═════ EXTRACTED TEXT ═════
The outstanding balance in SME loans at the country’s five major lenders – KB Kookmin, Shinhan, KEB Hana, Woori, and NH Nonghyup – stood at 434.05 trillion won as of the end of August, up 29.03 trillion won from a year ago, according to financial industry sources on Sunday.

In contrast, loan balance for large corporate decreased to 73.75 trillion won from 75.55 trillion won.

Market analysts attributed the surge in banks’ SME loans to the country’s new loan-to-deposit ratio (LDR) rule, requiring lenders to increase loans to companies and reduce the share of consumer loans.

From next year, the weight of corporate lending in a bank’s LDR ratio will be raised by 15 percentage points, while cutting that much share of household loans.

LDR is a gauge of a bank’s liquidity by comparing its total loans to its total deposits, and the typical ideal LDR ratio is from 80 percent to 90 percent. The financial authority regulates new loans by banks if their ratio goes beyond 100 percent.

As of the end of June, Shinhan registered LDR ratio of 97.0 percent, KB Kookmin 97.7 percent, Woori 96.9 percent, and KEB Hana 97.3 percent. To contain the loan ratio under 100 percent, they need to expand either deposits or business loans. Given the cheap rate, lenders prefer to extend more loans.

Still, interest income did not increase that much from the surge in loans.

Net interest margin of KB Kookmin, Shinhan, KEB Hana, and Woori ranged from 1.49 percent to 1.70 percent in April-June period this year, falling up to 0.03 percentage points from the previous quarter.

Net interest margin, the difference between interests paid on deposits and earned on loans, is the key measure of a bank’s profitability.
═════ EXTRACTED ENTRIES ═════
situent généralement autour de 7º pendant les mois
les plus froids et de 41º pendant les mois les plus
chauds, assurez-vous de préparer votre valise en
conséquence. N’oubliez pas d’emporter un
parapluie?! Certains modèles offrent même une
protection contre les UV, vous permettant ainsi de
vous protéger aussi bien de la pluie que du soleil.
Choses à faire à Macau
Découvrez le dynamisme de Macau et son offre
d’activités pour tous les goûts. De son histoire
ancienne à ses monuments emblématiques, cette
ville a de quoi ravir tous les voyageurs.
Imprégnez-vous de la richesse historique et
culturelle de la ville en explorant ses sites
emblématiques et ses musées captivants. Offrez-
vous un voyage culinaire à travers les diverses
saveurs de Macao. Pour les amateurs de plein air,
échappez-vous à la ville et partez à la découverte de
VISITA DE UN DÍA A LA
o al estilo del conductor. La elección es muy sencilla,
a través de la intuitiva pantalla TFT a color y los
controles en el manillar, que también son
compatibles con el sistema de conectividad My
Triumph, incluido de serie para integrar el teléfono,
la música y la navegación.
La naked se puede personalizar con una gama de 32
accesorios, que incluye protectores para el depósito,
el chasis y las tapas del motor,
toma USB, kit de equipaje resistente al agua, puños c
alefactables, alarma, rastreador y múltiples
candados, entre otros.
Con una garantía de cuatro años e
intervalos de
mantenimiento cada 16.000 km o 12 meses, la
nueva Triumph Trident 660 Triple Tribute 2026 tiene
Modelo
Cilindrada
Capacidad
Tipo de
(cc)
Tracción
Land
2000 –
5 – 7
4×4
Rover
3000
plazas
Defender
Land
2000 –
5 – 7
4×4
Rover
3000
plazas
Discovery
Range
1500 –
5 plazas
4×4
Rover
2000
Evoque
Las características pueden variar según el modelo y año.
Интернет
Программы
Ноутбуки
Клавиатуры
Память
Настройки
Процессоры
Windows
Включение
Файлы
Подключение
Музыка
═════
**TASKS TO CARRY OUT:**
1. From the passage on bank SME loans, copy the text word for word, beginning with the words "As of the end of June, Shinhan" and ending after the words "the previous quarter.".
2. Name each of the major lenders listed in the passage on bank SME loans.

**PER-TASK OUTPUTS:**
1.
As of the end of June, Shinhan registered LDR ratio of 97.0 percent, KB Kookmin 97.7 percent, Woori 96.9 percent, and KEB Hana 97.3 percent. To contain the loan ratio under 100 percent, they need to expand either deposits or business loans. Given the cheap rate, lenders prefer to extend more loans.

Still, interest income did not increase that much from the surge in loans.

Net interest margin of KB Kookmin, Shinhan, KEB Hana, and Woori ranged from 1.49 percent to 1.70 percent in April-June period this year, falling up to 0.03 percentage points from the previous quarter.

2. KB Kookmin, Shinhan, KEB Hana, Woori, NH Nonghyup